NASA Marshall Space Flight Center Honors 2006 Contractor Excellence Award Winners
Marshall Space Flight Center, Huntsville, Ala.
News release: 07-059
HUNTSVILLE, Ala. – Each day, thousands of contractors work at NASA'S Marshall Space Flight Center in Huntsville, Ala., to help support NASA’s mission of space exploration. Marshall Center Director David King recently presented four contractor companies with the 2006 NASA Marshall Contractor Excellence Award.
The companies selected for significant contributions to the Marshall Center's mission were Jacobs Engineering, Science, and Technical Services Group of Huntsville; Pratt and Whitney Rocketdyne, of Canoga Park, Calif.; Hernandez Engineering, Inc., of Houston, Texas; and Sierra Lobo, Inc., of Milan, Ohio. Each was evaluated against six comprehensive criteria, with applications rated for contract technical performance, schedule and cost performance, leadership and quality improvements, customer satisfaction and innovative technology breakthroughs.
"Every day, our contractor partners make important contributions to the Marshall Center's mission," said King. "These honorees, along with all of our Marshall contractors, are integral to our success, and I am extremely pleased to recognize the efforts of these dedicated Marshall team members."
Jacobs Engineering, Science and Technical Services Group was honored in the “Large Business – Service” category. As part of the Marshall Center team, Jacobs provides engineering, scientific, technical, and project support services for space launch systems, space station, space optics fabrication, spacecraft testing, project offices and exploration systems support. As the prime contractor on the Engineering, Science and Technical Services contract at Marshall since 1989, Jacobs has demonstrated an exceptional ability to plan and adapt in an ever-changing environment, consistently providing high-caliber resources that have contributed to the success of Marshall's programs and projects.
Pratt & Whitney Rocketdyne was honored in the "Large Business – Product" category. The company has been providing space shuttle main engines to the Space Shuttle Program since 1971, with a proven track record of 100 percent mission success. Pratt & Whitney Rocketdyne's RS-68 and J-2X engines have been selected by NASA as key propulsion systems on both the Ares I and Ares V launch vehicles currently under development to support future exploration missions, including a return to the moon. Under a separate contract to NASA, the company is also developing key technologies for a deep throttling engine, which has several potential applications for future exploration spacecraft. The success of hardware supplied to Marshall by Pratt & Whitney Rocketdyne was found to be clear evidence of its unwavering commitment to process excellence at the Marshall Center.

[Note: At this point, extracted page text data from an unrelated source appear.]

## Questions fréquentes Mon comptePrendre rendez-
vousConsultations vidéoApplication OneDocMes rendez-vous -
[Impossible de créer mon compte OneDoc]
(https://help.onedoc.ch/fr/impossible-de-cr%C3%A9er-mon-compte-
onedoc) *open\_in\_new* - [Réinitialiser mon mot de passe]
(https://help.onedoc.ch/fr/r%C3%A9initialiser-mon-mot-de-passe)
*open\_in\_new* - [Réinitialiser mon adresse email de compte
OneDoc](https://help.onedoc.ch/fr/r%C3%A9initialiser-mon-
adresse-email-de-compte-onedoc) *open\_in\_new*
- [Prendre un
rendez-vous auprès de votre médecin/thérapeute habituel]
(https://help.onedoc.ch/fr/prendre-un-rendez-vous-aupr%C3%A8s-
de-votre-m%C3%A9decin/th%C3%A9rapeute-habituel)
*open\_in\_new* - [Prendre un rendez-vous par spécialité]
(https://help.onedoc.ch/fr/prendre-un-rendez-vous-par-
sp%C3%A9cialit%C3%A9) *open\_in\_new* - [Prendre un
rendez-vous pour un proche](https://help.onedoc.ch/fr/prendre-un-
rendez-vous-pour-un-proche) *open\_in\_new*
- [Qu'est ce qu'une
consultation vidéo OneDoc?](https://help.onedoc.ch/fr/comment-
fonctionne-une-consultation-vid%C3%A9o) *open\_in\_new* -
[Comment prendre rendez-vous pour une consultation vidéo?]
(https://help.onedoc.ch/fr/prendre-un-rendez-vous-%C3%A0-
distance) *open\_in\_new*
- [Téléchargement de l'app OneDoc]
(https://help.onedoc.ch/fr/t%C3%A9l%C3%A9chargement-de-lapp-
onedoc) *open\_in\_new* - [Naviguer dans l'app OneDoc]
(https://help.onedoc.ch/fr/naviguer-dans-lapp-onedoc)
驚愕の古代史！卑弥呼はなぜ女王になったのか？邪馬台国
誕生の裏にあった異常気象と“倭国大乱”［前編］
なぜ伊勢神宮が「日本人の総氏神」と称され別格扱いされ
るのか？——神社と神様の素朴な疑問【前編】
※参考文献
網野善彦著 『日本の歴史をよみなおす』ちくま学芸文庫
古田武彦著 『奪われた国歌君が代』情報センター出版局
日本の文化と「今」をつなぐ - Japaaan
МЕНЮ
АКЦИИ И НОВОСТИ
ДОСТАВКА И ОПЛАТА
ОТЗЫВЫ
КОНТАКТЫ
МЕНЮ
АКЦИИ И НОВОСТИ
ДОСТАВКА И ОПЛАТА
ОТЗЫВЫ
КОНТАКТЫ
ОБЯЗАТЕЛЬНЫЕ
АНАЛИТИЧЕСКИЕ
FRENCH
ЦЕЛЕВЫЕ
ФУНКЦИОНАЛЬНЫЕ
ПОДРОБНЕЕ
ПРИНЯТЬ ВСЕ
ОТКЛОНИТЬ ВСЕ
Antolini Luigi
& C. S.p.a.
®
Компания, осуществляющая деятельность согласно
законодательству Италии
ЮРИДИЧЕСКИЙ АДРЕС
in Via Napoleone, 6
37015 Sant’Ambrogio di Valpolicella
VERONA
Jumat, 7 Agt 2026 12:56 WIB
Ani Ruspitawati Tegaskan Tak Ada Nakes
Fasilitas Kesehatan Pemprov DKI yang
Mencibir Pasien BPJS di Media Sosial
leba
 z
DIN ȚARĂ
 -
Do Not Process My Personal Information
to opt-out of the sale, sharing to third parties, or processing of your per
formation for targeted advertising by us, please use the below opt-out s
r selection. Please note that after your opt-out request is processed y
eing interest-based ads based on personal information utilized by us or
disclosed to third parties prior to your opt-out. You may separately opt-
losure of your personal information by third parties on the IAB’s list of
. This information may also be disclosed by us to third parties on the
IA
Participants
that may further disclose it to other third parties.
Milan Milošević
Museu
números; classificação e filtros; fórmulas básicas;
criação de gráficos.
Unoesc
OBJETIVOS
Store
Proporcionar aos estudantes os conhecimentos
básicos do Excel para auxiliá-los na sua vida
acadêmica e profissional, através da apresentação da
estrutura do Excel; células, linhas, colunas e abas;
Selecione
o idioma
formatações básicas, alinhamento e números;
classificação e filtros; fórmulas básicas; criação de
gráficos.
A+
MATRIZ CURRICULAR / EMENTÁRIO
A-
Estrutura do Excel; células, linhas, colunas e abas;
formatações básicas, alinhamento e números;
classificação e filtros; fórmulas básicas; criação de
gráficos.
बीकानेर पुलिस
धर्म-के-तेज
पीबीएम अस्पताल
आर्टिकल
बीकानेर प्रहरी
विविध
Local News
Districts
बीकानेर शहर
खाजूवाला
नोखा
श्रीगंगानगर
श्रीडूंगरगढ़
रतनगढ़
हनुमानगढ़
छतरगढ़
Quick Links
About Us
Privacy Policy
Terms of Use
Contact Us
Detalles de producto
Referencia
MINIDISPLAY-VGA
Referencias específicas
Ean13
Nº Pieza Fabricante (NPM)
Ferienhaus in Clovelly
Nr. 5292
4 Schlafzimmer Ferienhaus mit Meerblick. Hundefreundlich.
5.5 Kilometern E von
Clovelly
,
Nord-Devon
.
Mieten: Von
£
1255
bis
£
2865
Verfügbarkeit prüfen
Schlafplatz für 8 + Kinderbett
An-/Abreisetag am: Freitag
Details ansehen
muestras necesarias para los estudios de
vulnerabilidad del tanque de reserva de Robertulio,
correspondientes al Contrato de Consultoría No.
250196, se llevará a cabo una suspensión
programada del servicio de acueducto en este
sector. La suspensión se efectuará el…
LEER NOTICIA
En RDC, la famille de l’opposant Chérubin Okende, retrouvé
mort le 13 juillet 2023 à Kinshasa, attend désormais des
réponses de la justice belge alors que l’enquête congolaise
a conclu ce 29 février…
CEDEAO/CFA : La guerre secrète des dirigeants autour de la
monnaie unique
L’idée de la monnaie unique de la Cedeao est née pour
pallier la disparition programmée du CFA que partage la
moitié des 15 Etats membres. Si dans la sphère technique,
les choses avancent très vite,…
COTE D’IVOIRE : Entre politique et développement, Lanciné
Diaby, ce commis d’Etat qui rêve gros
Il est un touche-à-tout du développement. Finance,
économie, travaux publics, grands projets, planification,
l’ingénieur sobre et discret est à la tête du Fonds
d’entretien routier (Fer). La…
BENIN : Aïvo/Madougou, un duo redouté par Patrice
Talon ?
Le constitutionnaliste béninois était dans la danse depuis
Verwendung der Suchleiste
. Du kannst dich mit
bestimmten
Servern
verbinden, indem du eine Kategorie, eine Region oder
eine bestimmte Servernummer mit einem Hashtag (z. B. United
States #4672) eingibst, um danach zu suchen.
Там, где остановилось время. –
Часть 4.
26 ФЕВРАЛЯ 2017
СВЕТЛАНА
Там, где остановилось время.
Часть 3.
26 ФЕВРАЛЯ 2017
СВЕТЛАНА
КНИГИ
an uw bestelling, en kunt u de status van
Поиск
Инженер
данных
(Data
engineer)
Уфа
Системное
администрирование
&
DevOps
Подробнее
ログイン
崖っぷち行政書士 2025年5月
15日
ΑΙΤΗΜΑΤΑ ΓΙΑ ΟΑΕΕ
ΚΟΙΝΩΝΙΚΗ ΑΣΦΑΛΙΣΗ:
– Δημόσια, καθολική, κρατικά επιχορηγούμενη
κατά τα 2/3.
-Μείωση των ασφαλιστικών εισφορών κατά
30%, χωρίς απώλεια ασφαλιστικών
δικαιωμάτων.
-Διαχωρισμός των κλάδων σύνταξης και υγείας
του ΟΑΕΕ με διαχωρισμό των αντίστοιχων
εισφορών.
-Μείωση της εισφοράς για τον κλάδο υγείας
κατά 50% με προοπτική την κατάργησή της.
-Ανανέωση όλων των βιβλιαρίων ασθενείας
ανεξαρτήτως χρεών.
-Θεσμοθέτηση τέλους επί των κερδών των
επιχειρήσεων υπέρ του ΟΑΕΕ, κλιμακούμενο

Hernandez Engineering, Inc. received the "Small Business – Service" category award. Hernandez Engineering interfaces with virtually every program and project at the Marshall Center, providing expertise in flight and ground safety, reliability, maintainability, quality, project assurance, independent assessment, probabilistic risk assessment and risk management. Hernandez Engineering recently won the Safety and Mission Assurance services contract re-competition, having a potential duration of 10 years.
Sierra Lobo, Inc. received the "Small Business – Product" category award. The company provides engineering, management, and technical services to support research and development, manufacturing and test facilities. It operates a high-precision machine shop that performs a wide range of research and development fabrication and assembly work, and provides components and hardware integration for the International Space Station Environmental Control and Life Support System. In partnering with Marshall, Sierra Lobo has demonstrated a sustained level of excellent performance, as well as a strong commitment to providing high-quality products.
As winners of the Marshall Contractor Excellence Award, these contractors are eligible to be submitted as the center’s 2007 nominees for the NASA George M. Low Award, the agency’s most prestigious award for quality and performance in the aerospace industry.